Misstep 4: Equating open with safe or neutral. Open weights solve lock-in. They do not solve governance, values, or geopolitics. The leading open models are Chinese and ship with censorship baked in, and the Western open option is run by a company now backing away from openness. Choosing open is a real strategy, but it trades one set of dependencies for another, and pretending otherwise leads to ugly surprises.
// Key Takeaways
1. Build behind a model gateway, not a model. Put an abstraction layer between your applications and any provider so swapping models is a config change, not a rewrite. The goal is to make your most important AI decision, which model, reversible, because in this market it will need reversing.
2. Run at least one open model in production today. Even routing a fraction of your traffic to an open-weight model preserves the institutional muscle and the pricing leverage you will want when negotiations get hard. MIT Sloan's numbers say you are likely leaving real money and optionality on the table by going all-closed by default.
3. Treat your data as an asset you cannot get back. Own your retrieval layer, your vector stores, and your retention policy, and route sensitive workloads to deployments with contractual or self-hosted guarantees.
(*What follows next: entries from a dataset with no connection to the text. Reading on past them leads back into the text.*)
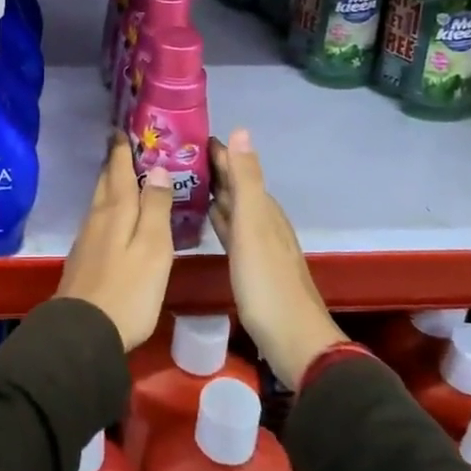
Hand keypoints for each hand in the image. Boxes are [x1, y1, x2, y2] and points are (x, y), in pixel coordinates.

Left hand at [55, 135, 174, 351]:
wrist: (84, 333)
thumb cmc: (128, 289)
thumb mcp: (152, 247)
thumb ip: (156, 207)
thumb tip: (157, 168)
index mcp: (116, 210)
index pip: (118, 169)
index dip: (121, 148)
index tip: (122, 127)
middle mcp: (98, 217)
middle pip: (105, 182)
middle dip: (114, 162)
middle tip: (124, 144)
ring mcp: (88, 239)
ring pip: (100, 200)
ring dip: (111, 183)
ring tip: (125, 175)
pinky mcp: (85, 258)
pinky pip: (99, 219)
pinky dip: (110, 207)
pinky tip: (117, 216)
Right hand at [208, 129, 345, 389]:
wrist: (293, 340)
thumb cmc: (267, 282)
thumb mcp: (253, 226)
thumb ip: (246, 180)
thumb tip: (240, 130)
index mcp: (264, 208)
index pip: (239, 169)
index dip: (218, 152)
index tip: (188, 136)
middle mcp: (263, 221)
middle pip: (236, 188)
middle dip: (213, 170)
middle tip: (177, 156)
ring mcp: (259, 245)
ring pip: (233, 209)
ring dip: (214, 194)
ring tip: (185, 181)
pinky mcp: (251, 267)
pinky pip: (231, 231)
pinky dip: (218, 219)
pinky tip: (206, 220)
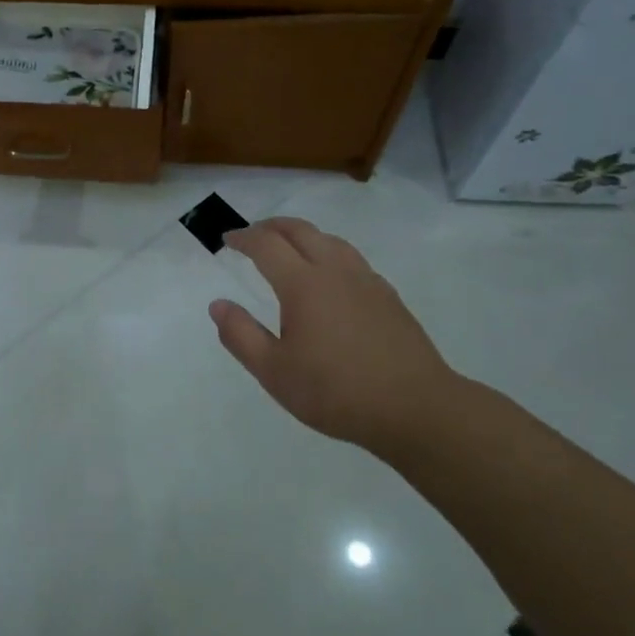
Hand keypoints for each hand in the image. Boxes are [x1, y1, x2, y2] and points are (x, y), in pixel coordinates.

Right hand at [209, 218, 463, 455]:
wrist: (416, 408)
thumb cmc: (336, 391)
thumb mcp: (274, 372)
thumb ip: (240, 335)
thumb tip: (218, 304)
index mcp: (303, 285)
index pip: (267, 245)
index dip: (244, 237)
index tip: (227, 239)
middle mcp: (335, 271)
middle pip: (300, 230)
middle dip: (271, 226)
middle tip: (252, 234)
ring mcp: (367, 281)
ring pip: (330, 240)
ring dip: (302, 235)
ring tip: (288, 248)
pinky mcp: (388, 296)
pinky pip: (352, 258)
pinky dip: (328, 252)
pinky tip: (329, 276)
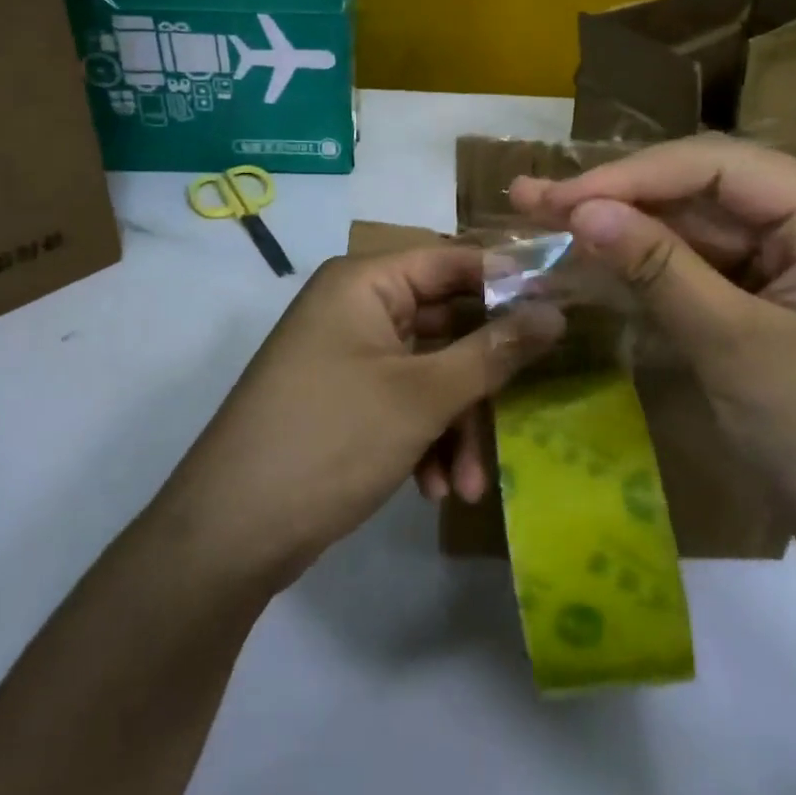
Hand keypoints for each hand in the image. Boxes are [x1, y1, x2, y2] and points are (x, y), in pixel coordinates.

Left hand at [156, 248, 559, 591]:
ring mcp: (349, 356)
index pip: (454, 260)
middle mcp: (356, 308)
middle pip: (447, 323)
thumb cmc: (331, 440)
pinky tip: (436, 489)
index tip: (563, 312)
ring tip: (470, 484)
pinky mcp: (346, 400)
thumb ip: (494, 350)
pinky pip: (405, 403)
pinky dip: (427, 440)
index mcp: (365, 282)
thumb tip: (557, 312)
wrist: (231, 534)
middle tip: (528, 407)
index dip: (510, 284)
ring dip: (457, 425)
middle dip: (483, 379)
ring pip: (431, 372)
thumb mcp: (422, 396)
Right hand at [511, 135, 795, 588]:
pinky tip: (605, 272)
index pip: (716, 167)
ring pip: (705, 239)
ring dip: (633, 239)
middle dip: (621, 202)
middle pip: (708, 196)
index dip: (627, 176)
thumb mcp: (738, 348)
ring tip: (552, 231)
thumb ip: (658, 269)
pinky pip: (716, 280)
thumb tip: (581, 210)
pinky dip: (661, 279)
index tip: (553, 198)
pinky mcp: (789, 316)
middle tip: (534, 203)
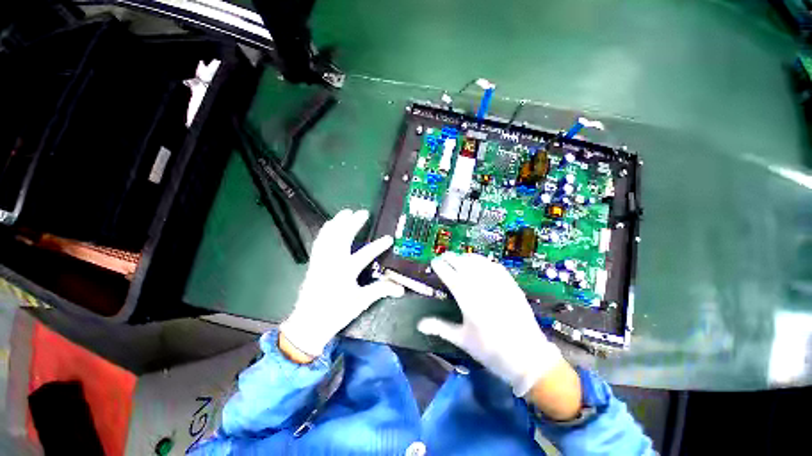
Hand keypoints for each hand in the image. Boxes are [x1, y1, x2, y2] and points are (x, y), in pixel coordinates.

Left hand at [280, 209, 404, 359]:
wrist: (308, 324)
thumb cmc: (336, 313)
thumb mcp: (360, 302)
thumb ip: (380, 291)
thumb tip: (401, 289)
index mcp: (345, 271)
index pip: (365, 254)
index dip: (378, 246)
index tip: (389, 238)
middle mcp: (332, 262)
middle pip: (343, 238)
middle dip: (353, 223)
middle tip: (363, 212)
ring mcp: (321, 261)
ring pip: (329, 237)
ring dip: (338, 223)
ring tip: (346, 212)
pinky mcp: (314, 263)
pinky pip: (319, 242)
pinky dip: (325, 231)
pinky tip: (328, 225)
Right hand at [418, 253, 576, 410]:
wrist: (527, 357)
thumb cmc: (490, 350)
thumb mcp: (463, 340)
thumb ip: (440, 328)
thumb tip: (419, 325)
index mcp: (468, 300)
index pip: (450, 275)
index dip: (441, 266)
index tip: (434, 262)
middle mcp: (481, 287)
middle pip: (463, 264)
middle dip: (451, 258)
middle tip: (444, 257)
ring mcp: (497, 284)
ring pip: (478, 262)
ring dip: (466, 257)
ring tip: (459, 258)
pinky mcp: (510, 284)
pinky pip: (494, 266)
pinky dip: (484, 261)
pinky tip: (480, 262)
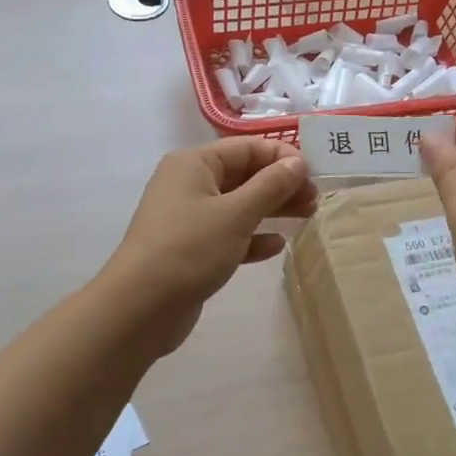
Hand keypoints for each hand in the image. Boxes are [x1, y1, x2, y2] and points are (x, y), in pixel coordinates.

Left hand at [101, 138, 316, 353]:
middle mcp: (189, 184)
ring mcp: (189, 218)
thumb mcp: (236, 214)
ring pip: (239, 205)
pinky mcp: (192, 249)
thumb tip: (297, 162)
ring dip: (272, 209)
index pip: (247, 148)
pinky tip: (276, 246)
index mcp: (194, 164)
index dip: (282, 157)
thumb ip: (270, 186)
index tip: (315, 176)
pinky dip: (253, 237)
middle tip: (315, 200)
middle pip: (244, 174)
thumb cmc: (189, 249)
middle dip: (281, 184)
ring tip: (307, 217)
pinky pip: (229, 234)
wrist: (140, 308)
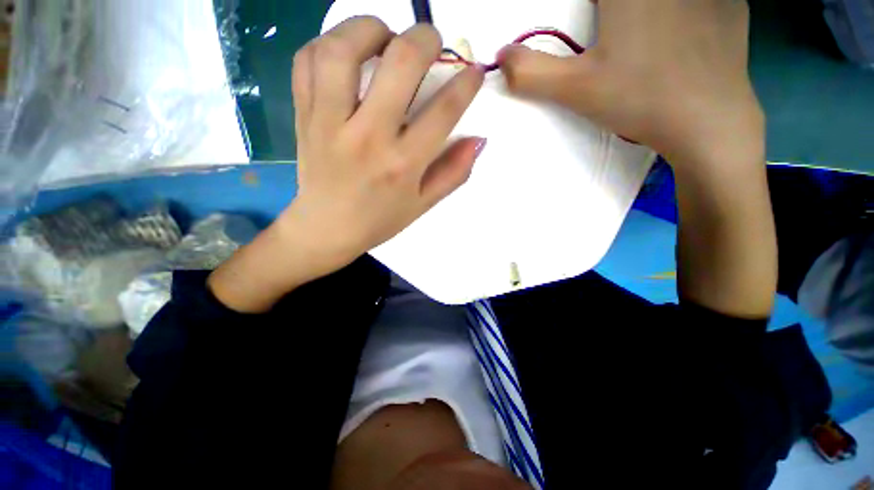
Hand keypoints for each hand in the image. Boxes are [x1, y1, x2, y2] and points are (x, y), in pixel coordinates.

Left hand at [287, 16, 485, 271]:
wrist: (327, 229)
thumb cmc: (380, 220)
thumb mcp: (424, 204)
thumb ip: (454, 173)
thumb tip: (479, 139)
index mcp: (403, 164)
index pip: (444, 110)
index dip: (466, 83)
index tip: (473, 71)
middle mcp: (368, 137)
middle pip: (400, 62)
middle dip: (425, 38)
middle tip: (431, 42)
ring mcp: (329, 122)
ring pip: (344, 48)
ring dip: (371, 28)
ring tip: (385, 37)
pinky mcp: (304, 115)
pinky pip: (306, 60)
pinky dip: (327, 42)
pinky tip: (346, 53)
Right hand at [499, 0, 762, 169]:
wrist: (709, 124)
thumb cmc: (638, 99)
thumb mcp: (574, 89)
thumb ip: (531, 72)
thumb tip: (502, 55)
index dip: (581, 9)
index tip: (582, 24)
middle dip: (606, 12)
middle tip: (603, 29)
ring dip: (641, 12)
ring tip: (639, 39)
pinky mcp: (730, 4)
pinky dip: (682, 10)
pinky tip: (677, 37)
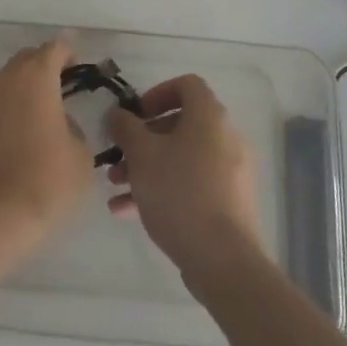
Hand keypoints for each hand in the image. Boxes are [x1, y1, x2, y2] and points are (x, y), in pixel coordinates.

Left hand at [0, 39, 93, 250]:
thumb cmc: (48, 181)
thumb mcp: (81, 155)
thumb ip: (74, 127)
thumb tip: (61, 123)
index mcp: (36, 78)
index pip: (54, 49)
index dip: (69, 52)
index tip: (79, 65)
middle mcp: (6, 79)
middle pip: (27, 59)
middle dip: (45, 66)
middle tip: (63, 85)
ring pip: (6, 78)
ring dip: (23, 83)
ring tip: (39, 106)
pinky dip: (7, 104)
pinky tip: (19, 127)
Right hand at [106, 75, 264, 297]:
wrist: (222, 259)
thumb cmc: (179, 193)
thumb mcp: (141, 155)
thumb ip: (125, 128)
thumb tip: (117, 114)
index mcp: (209, 117)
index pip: (187, 85)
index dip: (157, 93)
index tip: (135, 115)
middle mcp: (225, 138)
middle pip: (180, 125)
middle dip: (143, 140)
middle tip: (118, 156)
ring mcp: (230, 173)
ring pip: (182, 158)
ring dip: (147, 167)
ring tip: (116, 187)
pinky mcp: (229, 204)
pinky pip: (191, 185)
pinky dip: (162, 189)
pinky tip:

You can replace a vendor in a quarter, but you can never un-disclose what you have already sent.
4. Put the dependency on the budget line, not just the token price. Score every AI vendor decision on switching cost, financial durability, and data exposure alongside capability and price. The cheapest token from the most fragile supplier is not a bargain if the supplier reprices or disappears.
The playbook you can take into a budget meeting is short. Adopt a gateway this quarter. Stand up one open model behind it and send it real traffic. Inventory exactly what data is leaving your walls and through which terms, and move the sensitive workloads to deployments you control. Add a line to every AI vendor review for switching cost and supplier risk, and refuse to approve any architecture that has no exit ramp. None of this requires betting against AI. It requires refusing to bet your company on a single landlord.
We have done dependency before and clawed our way out with open-source, painfully, over the years. The difference this time is that the thing we are handing over is not our infrastructure but our information, and information does not come back. The water is comfortable right now. That is exactly the moment to find the edge of the pot.